» Exercise
What is needed is each line of the data below that holds the string "lines".

(Stored items)
+ + + + +

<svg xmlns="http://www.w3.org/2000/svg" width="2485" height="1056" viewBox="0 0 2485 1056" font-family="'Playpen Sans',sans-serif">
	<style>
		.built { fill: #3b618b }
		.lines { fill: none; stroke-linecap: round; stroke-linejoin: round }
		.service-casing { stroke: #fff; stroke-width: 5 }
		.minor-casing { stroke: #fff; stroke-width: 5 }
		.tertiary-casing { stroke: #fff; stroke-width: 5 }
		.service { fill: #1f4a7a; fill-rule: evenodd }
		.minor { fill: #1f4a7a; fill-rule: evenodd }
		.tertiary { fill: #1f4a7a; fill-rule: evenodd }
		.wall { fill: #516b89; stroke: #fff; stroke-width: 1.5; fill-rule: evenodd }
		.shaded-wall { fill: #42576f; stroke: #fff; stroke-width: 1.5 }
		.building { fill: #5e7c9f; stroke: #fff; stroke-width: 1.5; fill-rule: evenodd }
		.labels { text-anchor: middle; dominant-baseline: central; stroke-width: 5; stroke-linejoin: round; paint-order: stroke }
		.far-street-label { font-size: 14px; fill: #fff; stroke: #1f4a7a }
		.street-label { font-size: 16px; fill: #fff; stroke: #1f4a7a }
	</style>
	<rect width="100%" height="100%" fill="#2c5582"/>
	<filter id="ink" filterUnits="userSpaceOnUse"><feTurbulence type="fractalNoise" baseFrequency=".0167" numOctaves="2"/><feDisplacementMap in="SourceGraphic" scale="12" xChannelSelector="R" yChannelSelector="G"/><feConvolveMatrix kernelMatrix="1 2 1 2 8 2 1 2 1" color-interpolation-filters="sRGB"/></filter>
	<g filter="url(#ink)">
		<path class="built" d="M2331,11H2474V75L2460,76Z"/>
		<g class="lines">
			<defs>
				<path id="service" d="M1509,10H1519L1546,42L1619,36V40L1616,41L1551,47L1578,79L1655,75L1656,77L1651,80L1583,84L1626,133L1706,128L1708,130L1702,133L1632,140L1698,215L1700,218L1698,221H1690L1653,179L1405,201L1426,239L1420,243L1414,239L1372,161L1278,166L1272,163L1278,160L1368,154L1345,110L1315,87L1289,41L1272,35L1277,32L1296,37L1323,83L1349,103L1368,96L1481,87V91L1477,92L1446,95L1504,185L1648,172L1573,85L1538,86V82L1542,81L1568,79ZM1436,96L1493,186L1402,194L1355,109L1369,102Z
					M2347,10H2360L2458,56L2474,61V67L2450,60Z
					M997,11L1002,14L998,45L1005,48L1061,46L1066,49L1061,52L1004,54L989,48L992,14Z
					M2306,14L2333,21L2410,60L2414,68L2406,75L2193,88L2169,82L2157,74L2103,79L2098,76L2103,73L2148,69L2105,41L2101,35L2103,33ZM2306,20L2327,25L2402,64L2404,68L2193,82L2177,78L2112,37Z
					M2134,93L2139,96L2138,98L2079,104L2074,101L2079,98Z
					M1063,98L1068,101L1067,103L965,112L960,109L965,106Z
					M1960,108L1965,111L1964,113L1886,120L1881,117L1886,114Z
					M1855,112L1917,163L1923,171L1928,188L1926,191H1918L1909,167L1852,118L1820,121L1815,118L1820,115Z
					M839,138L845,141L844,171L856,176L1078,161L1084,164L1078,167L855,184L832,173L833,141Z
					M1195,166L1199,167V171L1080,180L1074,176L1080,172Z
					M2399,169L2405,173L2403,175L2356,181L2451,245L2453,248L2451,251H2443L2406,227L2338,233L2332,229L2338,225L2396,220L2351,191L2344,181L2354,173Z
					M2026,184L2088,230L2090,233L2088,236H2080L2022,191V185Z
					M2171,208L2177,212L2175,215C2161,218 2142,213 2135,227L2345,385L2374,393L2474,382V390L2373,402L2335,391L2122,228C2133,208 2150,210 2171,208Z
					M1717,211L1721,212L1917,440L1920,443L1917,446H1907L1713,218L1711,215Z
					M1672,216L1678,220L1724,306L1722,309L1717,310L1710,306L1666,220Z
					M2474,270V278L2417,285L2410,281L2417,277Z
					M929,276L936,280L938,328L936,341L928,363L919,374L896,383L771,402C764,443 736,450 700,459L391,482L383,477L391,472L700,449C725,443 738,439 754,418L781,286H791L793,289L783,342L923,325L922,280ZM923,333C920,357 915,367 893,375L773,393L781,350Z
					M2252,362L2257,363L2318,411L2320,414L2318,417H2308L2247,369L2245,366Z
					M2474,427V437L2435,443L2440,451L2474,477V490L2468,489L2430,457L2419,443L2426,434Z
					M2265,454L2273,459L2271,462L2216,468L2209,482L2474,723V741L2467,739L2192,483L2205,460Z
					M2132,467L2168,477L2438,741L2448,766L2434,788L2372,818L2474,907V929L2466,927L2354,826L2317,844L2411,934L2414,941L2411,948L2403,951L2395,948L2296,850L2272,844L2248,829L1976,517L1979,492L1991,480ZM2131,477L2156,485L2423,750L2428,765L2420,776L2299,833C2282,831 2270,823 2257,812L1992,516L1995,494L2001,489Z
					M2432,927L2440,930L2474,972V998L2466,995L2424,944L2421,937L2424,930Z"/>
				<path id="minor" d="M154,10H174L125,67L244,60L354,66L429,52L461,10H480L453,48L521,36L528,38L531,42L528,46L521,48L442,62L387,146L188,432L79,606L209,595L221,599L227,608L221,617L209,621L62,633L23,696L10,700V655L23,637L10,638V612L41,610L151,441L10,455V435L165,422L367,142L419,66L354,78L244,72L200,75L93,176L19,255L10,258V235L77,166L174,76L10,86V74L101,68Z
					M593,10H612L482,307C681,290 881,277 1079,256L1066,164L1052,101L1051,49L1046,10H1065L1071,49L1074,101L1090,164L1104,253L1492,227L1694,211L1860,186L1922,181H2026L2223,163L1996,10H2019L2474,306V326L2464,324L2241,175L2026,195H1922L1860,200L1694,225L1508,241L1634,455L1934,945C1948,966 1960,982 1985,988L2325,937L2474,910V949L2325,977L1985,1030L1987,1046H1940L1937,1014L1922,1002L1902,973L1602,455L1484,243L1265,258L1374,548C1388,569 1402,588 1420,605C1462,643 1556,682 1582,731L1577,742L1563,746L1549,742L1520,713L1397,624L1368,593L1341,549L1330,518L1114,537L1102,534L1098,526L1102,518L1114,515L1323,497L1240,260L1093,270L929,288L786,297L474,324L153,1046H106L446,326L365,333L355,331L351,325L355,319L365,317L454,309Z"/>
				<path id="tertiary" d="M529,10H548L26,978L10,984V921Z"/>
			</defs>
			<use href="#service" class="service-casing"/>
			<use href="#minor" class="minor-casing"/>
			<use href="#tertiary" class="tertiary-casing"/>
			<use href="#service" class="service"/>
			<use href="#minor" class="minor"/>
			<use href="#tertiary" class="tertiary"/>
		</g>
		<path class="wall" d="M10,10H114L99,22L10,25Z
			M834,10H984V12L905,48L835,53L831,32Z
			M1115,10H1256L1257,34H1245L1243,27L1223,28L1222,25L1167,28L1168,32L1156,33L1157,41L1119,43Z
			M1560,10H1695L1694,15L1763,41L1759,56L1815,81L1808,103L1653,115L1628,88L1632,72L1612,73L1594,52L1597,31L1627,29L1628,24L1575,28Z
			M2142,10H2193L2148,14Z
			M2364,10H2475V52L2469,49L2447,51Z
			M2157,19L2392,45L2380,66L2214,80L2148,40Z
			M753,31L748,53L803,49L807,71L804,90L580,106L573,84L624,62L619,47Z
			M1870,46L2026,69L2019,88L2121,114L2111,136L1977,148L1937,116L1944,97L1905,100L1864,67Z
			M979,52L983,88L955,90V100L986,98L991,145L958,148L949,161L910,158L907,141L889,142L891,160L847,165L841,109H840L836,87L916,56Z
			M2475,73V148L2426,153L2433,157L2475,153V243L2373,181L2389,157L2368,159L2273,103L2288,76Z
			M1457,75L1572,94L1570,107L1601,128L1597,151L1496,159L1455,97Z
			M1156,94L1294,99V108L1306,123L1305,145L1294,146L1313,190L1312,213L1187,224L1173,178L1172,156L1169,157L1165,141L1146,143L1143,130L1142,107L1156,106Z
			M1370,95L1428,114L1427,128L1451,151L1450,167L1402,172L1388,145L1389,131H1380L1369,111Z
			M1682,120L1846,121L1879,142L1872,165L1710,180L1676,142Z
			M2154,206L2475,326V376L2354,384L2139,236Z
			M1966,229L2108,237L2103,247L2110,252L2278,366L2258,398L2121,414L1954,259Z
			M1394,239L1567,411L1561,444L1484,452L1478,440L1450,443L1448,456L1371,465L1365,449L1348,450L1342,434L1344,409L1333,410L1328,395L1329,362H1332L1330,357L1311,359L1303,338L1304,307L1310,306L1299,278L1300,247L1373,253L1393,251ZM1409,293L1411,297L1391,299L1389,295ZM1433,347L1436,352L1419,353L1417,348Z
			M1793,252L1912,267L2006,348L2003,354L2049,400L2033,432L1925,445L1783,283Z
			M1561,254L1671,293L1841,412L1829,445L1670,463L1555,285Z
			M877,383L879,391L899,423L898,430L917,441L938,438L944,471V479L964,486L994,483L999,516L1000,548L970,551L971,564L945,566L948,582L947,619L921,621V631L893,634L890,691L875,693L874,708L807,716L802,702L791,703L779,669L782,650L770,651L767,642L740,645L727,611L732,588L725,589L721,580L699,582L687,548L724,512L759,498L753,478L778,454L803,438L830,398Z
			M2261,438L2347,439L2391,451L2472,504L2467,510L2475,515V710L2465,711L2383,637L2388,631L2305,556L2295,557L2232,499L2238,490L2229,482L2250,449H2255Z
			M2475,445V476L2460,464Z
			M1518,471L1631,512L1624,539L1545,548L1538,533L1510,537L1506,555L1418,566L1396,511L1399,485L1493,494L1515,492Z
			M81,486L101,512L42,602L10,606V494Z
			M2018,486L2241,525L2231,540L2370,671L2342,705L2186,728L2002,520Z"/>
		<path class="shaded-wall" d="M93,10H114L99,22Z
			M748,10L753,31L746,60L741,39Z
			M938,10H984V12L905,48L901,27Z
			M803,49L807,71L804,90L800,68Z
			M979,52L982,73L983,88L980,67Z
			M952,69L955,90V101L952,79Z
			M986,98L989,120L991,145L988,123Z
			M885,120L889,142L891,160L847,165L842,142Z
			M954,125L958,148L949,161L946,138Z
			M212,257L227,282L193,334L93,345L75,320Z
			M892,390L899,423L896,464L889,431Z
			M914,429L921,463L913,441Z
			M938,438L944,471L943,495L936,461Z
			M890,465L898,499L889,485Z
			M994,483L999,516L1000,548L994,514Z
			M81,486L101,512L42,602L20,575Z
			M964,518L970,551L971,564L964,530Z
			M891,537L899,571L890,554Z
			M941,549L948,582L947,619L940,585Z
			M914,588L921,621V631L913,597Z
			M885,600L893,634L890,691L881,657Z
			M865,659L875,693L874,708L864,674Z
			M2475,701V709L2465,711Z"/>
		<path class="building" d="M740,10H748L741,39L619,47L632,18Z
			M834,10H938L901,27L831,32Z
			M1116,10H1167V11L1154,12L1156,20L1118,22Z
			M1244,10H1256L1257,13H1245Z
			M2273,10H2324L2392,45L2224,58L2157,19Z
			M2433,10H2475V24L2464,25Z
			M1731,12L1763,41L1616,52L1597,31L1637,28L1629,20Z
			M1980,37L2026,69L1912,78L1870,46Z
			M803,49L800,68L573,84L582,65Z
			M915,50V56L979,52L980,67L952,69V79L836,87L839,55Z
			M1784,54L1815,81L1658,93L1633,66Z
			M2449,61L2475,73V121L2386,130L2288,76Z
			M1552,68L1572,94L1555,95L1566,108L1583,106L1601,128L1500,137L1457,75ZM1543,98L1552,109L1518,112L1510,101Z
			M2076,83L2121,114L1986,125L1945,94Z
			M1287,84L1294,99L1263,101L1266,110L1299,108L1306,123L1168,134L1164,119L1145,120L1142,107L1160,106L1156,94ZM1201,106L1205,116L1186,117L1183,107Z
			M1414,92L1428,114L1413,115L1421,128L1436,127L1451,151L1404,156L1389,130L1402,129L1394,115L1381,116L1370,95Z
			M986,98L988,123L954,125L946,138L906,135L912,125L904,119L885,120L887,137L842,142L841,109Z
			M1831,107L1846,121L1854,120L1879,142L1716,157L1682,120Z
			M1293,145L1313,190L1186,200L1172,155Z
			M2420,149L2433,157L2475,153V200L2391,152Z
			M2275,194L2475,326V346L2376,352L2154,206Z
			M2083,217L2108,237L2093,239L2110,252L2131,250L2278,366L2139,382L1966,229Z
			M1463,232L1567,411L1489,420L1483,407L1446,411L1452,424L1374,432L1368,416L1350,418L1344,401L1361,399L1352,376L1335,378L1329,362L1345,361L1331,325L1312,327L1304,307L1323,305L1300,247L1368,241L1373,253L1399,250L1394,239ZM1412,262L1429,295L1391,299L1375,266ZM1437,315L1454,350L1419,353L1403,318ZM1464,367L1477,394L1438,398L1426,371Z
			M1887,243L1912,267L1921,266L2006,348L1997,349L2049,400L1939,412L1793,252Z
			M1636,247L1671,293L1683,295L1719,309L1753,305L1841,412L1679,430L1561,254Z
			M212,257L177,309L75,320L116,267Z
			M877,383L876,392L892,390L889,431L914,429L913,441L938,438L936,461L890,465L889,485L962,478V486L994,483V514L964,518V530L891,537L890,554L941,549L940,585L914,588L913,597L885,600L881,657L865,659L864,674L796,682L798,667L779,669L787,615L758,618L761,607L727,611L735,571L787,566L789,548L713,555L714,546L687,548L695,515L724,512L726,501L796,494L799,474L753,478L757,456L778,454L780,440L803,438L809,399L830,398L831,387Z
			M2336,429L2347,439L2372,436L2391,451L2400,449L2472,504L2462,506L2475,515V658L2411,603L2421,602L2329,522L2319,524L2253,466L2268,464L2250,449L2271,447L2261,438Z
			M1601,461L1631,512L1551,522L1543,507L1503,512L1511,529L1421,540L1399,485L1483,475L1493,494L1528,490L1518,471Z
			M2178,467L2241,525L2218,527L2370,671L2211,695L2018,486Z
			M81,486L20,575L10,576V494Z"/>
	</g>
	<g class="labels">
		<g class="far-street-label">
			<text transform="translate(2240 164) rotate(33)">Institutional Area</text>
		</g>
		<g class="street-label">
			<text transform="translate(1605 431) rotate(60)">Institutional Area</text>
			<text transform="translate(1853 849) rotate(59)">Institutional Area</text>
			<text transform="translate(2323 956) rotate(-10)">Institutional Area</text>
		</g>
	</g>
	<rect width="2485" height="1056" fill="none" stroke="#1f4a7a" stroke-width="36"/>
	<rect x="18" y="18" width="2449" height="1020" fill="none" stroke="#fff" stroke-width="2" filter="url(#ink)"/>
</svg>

+ + + + +

» Output
		.lines { fill: none; stroke-linecap: round; stroke-linejoin: round }
		<g class="lines">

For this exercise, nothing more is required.